After this, Chubarov says Russia will make a move for "all those f****** border countries", such as Estonia, as well as Romania and Bulgaria. He adds that the head of the EU mission to Eritrea had jokingly said that he wished Russia would "take back" Romania and Bulgaria.
In the end, the ambassadors agree it is probably better to leave Bulgaria, Romania and the "Baltic s***"in the EU for now, and Bakharev says it would be more interesting to go for California or Miami.
"Exactly, Miamiland is f****** 95 per cent Russian citizens," says Chubarov. "We have a full right to hold a referendum."
Bakharev suggests holding one in "Londonland" as well, to laughter.
Chubarov congratulates Bakharev on the fact that Zimbabwe was one of only 11 countries, with Syria and North Korea, to back Russia at the UN over its annexation of Crimea.
There is also consternation that the "b*****ds" from Malawi did not support Moscow.
It is possible that the leaking of the recording is revenge for the recent spate of high-profile leaks of Western diplomatic discussions over Ukraine.
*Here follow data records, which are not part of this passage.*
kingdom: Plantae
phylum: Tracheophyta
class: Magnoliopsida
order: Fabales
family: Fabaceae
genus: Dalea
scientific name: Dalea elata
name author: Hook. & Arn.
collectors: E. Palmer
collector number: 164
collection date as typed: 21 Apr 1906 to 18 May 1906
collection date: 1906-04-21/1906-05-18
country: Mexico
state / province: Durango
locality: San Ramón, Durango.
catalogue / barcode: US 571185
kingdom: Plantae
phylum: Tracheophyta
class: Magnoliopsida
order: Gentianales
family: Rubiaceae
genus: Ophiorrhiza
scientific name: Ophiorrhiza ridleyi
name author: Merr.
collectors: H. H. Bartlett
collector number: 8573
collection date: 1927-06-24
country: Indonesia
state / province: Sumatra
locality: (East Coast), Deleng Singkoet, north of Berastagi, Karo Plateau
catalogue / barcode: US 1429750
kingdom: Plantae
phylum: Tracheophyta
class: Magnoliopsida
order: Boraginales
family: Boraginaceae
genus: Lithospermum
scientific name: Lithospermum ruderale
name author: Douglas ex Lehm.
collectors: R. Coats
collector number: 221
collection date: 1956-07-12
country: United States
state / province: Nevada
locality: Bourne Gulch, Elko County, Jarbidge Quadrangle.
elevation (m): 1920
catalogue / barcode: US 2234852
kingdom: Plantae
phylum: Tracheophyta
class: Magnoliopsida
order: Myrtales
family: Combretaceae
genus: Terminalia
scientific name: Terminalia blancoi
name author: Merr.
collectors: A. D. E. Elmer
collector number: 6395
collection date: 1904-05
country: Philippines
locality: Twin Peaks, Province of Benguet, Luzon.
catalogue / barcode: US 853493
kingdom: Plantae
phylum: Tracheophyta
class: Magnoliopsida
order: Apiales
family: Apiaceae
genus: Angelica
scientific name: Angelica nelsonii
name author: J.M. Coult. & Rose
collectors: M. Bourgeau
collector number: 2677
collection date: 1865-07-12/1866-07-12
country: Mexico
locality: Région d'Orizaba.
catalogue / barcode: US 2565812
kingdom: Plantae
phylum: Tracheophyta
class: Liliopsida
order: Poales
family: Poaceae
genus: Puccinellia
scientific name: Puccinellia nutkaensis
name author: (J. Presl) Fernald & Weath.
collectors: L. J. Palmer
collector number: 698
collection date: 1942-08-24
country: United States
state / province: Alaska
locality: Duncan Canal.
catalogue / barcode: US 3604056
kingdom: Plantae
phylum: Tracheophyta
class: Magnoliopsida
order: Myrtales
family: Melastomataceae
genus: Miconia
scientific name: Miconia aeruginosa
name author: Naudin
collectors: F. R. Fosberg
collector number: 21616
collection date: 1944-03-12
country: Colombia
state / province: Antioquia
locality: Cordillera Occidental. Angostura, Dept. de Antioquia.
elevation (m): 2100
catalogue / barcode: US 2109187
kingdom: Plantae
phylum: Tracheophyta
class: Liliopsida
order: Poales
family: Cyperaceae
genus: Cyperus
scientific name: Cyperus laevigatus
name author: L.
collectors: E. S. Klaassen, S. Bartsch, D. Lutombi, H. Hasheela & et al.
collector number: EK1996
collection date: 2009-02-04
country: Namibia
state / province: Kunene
A call between the US assistant secretary of state, Victoria Nuland, and the US ambassador in Kiev was leaked, in which Nuland discussed strategy for the leaders of the Ukrainian protest movement.
The reaction in Moscow to the African ambassadors' tape was one more of amusement than anger, especially given that the taped diplomats are significantly lower ranking than Nuland or Ashton.
Maria Zakharova, deputy spokeswoman for the Russian foreign ministry, wrote on Facebook that she had no idea who was talking on the tape, but noted that the photograph appended to the YouTube video of Bakharev bore no resemblance to him.
Zakharova insinuated that the recording was clumsy US handiwork and compared it to the incident during the "reset" of relations between Russia and the US, when the then secretary of state, Hillary Rodham Clinton, presented the Russian foreign minister, Sergei Lavrov, with a button that was meant to say "reset", but got the Russian word wrong and said "overload" instead.